KAYMAK: KIYMETLİ VARLIKLARIMIZDAN BİRİ ÇİFTÇİLERİMİZ
Bayındır Kaymakamı Emin Kaymak, Bayındır’ın tarım ve hayvancılıkta önemli bir yeri olduğuna vurgu yaparak “Hem coşkulu hem de hüzünlü günler geçiriyoruz. Filistin’deki kardeşlerimizin yaşadıkları nedeniyle üzüntülü olsak da cumhuriyetimizin kuruluşunun 100.yılının mutluluğunu yaşıyoruz. .gazi Mustafa Kemal Atatürk, Kurtuluş Savaşı’ndan sonra ilk hamlesini İzmir’de İktisat Kongresi’yle başlatmıştı. Savaştan sonra ekonomik bağımsızlık demişti. Burada İzmir’in Küçük Menderes Havzası önemli bir özellik taşıyor. Topraklarının özellikleriyle dünyanın en özel alanlarından biri. Burada yerel anlamda en kıymetli varlıklarımızdan biri çiftçilerimiz. Türkiye’de tarımsal faaliyetlerde ilkleri gerçekleştirmiş, her zaman yenilikçi ve deneyimci bir çiftçi yapımız var. Burada profesyonel anlamda hayvancılık faaliyetine katkı sağlayacak olan bu güzel projenin hayata geçmesine katkı saplayacak bu fabrika için Sayın Tunç Soyer’e teşekkür ediyorum. Çok değerli bir proje. Umarım ki işletmesinde de sıkıntı yaşanmadan giderek büyür” diye konuştu.

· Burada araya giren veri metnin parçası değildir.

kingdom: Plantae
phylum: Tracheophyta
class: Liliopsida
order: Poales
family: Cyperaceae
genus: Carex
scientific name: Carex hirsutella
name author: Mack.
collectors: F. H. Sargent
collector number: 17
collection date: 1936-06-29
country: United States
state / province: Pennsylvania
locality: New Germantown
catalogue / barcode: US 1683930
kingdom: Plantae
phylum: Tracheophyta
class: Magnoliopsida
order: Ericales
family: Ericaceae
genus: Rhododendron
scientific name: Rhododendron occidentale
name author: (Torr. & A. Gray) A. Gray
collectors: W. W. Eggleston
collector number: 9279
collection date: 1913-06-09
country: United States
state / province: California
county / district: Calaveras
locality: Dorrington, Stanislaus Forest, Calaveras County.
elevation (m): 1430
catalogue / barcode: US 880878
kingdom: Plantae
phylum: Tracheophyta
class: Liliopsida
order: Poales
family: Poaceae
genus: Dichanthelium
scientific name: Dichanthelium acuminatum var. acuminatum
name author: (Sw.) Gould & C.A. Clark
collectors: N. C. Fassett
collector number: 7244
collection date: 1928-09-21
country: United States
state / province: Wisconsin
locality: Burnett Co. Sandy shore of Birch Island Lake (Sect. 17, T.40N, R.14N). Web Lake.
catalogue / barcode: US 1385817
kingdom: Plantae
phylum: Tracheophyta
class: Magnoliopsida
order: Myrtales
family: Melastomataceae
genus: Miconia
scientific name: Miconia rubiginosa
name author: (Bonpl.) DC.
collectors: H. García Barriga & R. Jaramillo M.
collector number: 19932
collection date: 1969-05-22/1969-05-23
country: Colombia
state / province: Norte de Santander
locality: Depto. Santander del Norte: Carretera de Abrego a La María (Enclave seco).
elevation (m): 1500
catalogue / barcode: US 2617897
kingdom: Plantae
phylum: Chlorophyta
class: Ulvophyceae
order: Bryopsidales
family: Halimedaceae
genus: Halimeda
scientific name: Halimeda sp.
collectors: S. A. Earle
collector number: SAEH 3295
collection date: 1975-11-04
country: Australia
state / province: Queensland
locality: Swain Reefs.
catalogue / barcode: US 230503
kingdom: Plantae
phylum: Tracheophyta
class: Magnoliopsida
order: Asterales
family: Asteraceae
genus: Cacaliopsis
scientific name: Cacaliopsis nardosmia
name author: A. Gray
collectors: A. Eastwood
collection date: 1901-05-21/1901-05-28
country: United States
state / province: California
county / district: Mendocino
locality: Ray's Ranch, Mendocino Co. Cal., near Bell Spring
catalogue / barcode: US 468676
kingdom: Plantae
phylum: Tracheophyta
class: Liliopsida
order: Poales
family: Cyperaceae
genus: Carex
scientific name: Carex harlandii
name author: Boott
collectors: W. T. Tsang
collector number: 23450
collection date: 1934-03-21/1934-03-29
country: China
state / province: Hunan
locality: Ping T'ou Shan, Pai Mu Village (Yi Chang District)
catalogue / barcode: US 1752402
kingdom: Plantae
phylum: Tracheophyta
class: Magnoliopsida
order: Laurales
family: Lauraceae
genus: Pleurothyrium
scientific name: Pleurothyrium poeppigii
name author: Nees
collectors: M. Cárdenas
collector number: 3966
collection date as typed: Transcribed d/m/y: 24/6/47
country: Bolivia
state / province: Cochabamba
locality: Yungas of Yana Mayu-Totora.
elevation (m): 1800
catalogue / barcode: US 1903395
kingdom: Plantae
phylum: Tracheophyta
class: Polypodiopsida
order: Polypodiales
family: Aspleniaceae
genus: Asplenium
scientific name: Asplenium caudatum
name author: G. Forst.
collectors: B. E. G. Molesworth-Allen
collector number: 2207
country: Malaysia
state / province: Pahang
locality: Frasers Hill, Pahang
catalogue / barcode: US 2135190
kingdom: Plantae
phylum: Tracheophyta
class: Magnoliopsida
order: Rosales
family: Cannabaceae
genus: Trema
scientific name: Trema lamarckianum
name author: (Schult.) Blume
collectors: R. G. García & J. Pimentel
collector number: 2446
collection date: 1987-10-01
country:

DEMİREZEN: HEM İSTİHDAMA HEM ÜRETİME AÇIYORUZ
Bayındır Belediye Başkanı Uğur Demirezen ise ‘hizmette partiler üstü’ bir konuşma yaparak “Burası, Bayındır’ın 1984 yılından beri kurulan tek sanayi imarlı arsasıydı. 48 bin 0 metrekareydi. Önceki dönemlerdeki belediye başkanları 961 ortaklı Baysan A.Ş.’yi kurup bir kısım hissesini de Bayındır Belediyesi’ne veriyorlar. Ben bugün buranın küçük bir hissedarı olarak konuşuyorum. İlerleyen yıllarda Büyükşehir’e geçiyor. Teşekkür ediyoruz. Bugün hem istihdama hem üretime açıyoruz. Allah bereketini artırsın. Günlük 100 ton diyelim ama inşallah 350 tonlara kadar işlediğimizi görürüz. Ben hem ilçem adına hem de burada yaşayan bir fert olarak teşekkür ediyorum” dedi.